WHAT YOU HAVE TO DO -> Which lines in the records below include the word "Zanders"? Report each of them in full.

PROVIDED ENTRIES ->
• • • • • • •

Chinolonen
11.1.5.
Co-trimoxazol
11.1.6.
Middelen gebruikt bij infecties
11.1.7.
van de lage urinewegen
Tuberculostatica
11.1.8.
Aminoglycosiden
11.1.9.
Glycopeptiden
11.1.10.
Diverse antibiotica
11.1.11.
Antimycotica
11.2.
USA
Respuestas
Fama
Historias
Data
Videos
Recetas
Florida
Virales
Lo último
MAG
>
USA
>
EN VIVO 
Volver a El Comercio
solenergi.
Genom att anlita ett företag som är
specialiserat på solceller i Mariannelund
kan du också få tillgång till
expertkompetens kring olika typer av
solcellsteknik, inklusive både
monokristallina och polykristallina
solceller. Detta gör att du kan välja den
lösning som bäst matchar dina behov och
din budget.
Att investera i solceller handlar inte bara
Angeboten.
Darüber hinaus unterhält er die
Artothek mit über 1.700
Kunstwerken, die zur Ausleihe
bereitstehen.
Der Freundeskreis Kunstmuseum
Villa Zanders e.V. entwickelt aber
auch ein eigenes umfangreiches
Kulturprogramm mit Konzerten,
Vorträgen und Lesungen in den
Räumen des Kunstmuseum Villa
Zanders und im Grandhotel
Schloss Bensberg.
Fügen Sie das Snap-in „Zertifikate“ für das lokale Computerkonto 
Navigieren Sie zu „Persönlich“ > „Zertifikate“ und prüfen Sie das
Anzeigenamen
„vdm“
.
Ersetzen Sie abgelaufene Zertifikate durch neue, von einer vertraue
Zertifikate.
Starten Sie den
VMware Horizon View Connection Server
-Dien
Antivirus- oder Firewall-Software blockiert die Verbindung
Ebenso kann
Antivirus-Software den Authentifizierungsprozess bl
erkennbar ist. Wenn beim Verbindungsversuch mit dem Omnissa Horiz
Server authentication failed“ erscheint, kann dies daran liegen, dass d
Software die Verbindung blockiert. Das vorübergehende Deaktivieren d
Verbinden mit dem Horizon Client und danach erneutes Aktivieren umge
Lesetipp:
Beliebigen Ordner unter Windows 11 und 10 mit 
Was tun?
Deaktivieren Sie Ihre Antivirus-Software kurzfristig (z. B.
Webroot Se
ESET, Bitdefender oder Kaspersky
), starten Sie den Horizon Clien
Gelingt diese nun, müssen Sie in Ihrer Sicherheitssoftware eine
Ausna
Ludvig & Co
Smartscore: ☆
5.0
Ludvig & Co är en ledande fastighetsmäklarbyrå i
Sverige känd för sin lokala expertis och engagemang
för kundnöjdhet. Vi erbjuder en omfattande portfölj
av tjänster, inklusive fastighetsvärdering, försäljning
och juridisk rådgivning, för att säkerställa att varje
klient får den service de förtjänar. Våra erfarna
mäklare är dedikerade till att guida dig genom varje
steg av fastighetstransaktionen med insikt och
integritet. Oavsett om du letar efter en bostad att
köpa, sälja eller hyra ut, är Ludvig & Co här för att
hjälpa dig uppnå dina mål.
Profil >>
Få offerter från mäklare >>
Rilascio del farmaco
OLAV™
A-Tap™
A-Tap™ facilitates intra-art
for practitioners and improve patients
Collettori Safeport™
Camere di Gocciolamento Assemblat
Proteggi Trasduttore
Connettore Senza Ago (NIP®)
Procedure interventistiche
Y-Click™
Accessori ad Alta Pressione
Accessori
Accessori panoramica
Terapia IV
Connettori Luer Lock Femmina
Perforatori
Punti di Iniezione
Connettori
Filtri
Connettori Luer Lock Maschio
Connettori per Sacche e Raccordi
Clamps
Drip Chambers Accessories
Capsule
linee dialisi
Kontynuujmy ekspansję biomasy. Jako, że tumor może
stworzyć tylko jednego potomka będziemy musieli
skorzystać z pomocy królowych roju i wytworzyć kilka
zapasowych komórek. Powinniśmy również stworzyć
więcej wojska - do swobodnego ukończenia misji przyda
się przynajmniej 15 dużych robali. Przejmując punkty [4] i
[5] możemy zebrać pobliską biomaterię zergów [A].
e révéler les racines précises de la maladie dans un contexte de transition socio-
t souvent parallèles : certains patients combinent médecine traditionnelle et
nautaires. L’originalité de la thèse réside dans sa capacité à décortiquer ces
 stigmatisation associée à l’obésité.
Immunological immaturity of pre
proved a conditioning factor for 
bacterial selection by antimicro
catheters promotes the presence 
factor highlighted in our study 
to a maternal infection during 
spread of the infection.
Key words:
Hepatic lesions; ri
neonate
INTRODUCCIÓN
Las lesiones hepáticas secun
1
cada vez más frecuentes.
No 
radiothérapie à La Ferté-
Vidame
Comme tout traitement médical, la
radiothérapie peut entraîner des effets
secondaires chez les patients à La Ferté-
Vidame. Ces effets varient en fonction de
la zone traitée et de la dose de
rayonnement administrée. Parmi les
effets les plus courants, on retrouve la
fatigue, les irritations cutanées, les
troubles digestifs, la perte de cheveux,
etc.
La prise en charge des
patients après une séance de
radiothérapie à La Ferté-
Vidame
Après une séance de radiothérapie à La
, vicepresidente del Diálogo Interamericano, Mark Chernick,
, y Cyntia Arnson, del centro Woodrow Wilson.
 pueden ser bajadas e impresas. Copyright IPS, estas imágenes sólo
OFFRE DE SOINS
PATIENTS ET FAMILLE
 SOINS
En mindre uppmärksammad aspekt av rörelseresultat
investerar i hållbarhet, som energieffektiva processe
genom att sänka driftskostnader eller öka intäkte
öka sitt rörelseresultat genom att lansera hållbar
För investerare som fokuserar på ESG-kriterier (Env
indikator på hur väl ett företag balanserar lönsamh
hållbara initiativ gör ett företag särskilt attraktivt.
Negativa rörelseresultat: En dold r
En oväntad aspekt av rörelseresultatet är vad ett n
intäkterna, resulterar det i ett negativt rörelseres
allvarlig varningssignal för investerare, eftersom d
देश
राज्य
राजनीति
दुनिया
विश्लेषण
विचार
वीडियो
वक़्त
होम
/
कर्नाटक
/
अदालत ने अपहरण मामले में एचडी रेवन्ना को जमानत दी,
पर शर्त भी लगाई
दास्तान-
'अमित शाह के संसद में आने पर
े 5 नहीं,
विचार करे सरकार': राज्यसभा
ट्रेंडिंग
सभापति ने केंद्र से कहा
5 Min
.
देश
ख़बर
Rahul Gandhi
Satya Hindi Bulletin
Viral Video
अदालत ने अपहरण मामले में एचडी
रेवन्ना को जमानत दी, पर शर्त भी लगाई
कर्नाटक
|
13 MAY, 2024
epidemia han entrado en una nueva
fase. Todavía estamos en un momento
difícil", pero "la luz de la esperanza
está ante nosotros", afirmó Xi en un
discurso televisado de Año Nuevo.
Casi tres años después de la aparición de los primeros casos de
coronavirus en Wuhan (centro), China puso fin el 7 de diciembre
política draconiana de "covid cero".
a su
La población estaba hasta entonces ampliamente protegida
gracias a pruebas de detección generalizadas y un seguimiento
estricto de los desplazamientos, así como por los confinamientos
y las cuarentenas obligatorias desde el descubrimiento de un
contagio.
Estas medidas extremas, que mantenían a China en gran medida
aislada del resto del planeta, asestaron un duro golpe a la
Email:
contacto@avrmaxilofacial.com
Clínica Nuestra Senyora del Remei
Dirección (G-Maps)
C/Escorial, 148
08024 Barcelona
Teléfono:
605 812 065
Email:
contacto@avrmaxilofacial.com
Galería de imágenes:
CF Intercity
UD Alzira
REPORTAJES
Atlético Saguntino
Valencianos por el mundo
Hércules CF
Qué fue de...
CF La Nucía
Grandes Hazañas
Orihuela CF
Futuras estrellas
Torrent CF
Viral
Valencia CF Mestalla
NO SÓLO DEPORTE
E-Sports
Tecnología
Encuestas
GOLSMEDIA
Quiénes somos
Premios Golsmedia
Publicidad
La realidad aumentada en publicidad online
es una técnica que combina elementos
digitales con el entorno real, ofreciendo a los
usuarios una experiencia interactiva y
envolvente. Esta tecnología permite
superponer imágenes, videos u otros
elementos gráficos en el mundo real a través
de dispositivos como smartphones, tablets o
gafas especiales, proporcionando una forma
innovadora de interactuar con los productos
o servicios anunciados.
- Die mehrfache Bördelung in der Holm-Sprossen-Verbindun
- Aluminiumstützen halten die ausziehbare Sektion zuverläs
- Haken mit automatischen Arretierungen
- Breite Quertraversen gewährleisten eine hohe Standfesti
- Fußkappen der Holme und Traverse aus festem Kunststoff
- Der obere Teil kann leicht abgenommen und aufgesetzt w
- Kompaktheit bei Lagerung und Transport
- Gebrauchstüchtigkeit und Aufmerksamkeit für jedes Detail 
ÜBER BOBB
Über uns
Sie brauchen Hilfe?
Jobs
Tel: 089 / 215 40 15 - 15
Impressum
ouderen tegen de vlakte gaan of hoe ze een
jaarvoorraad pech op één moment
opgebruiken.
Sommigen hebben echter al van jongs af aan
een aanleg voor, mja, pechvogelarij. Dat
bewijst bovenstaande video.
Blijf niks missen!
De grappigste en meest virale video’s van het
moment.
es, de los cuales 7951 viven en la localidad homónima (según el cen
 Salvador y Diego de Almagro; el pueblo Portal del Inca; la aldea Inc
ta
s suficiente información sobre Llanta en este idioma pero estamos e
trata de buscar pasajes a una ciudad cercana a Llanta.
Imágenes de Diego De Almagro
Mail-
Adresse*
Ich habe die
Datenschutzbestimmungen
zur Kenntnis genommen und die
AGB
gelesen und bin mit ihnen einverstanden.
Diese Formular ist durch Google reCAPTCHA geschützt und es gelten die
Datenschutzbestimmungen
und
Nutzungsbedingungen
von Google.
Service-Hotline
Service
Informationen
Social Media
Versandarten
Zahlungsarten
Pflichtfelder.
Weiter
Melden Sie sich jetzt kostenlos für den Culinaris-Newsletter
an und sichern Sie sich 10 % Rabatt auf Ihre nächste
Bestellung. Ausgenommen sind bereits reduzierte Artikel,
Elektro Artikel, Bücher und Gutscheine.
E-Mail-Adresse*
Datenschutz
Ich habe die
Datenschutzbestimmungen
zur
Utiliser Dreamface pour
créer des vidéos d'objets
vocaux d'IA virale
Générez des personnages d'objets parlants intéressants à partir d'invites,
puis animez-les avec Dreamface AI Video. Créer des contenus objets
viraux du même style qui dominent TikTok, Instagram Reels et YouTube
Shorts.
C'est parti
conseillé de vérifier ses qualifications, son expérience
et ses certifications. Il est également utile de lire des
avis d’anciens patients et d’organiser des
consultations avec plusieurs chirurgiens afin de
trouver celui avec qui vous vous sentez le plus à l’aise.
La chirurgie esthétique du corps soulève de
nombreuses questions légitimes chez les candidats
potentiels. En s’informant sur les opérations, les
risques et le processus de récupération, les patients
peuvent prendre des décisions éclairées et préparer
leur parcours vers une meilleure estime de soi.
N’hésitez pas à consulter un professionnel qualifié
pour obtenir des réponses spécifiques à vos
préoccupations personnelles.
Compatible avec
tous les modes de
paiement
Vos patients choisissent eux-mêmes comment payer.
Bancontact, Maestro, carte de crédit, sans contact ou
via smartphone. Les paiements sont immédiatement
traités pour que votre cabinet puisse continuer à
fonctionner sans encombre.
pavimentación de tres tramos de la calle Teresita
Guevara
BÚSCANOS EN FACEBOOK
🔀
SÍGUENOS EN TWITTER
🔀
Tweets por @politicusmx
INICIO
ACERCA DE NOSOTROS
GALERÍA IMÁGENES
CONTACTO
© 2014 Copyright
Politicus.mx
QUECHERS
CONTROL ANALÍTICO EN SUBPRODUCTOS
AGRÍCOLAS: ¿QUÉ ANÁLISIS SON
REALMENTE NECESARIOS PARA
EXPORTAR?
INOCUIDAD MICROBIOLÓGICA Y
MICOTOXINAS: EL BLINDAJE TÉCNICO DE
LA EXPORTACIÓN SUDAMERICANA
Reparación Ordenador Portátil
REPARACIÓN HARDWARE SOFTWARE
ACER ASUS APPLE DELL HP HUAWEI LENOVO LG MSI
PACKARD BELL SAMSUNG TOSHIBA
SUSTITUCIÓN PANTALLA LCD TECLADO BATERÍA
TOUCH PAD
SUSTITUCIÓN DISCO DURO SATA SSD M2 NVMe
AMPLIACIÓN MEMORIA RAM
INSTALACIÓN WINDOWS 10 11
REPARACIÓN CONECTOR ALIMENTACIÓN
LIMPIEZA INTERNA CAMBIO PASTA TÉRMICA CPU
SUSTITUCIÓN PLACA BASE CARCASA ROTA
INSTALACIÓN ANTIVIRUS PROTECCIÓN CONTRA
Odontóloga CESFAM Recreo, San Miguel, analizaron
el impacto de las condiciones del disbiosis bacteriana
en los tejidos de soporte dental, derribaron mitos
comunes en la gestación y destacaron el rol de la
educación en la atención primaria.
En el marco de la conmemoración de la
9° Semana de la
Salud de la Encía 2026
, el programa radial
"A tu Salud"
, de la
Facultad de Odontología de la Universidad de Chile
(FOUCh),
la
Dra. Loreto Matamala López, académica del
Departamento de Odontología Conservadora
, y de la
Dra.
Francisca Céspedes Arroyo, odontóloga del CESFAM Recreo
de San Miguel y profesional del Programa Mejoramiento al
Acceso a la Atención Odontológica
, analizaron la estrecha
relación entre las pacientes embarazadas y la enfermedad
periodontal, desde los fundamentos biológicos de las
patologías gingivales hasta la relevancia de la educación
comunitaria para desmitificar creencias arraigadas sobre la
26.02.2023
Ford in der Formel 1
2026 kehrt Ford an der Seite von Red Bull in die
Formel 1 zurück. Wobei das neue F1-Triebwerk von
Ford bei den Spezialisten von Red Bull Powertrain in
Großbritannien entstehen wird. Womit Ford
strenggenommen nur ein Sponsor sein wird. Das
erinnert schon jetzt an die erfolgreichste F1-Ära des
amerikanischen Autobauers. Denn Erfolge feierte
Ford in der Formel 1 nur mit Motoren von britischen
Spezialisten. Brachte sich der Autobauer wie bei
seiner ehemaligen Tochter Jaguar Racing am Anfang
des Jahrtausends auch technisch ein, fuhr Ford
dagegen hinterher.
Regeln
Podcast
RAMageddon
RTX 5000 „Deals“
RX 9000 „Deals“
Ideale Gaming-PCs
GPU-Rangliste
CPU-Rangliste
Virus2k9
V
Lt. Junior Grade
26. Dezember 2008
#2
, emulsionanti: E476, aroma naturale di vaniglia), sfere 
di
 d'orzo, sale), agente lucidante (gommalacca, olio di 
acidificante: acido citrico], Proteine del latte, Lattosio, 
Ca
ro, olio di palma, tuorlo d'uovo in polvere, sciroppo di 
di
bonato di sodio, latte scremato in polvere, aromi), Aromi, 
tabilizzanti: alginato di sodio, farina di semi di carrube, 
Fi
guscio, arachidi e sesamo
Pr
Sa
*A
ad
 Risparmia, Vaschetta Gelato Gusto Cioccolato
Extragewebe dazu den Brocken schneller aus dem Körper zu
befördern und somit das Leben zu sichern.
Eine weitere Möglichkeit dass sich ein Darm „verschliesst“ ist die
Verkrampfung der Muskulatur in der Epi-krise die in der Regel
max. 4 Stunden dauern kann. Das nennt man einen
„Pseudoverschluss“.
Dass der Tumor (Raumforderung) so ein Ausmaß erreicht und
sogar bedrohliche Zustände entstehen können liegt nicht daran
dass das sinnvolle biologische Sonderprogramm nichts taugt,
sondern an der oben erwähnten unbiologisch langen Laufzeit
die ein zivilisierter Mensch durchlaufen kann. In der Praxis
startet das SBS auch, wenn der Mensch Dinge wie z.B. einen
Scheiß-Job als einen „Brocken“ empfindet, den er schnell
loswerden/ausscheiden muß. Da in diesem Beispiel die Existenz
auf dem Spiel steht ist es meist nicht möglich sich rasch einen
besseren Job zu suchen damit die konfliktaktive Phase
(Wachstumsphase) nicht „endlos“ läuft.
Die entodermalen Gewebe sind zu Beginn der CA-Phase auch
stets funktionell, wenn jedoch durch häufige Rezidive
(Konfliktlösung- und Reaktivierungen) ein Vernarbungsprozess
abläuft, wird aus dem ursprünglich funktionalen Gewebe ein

• • • • • • •

RESPONSE AREA ->
Villa Zanders e.V. entwickelt aber
Zanders und im Grandhotel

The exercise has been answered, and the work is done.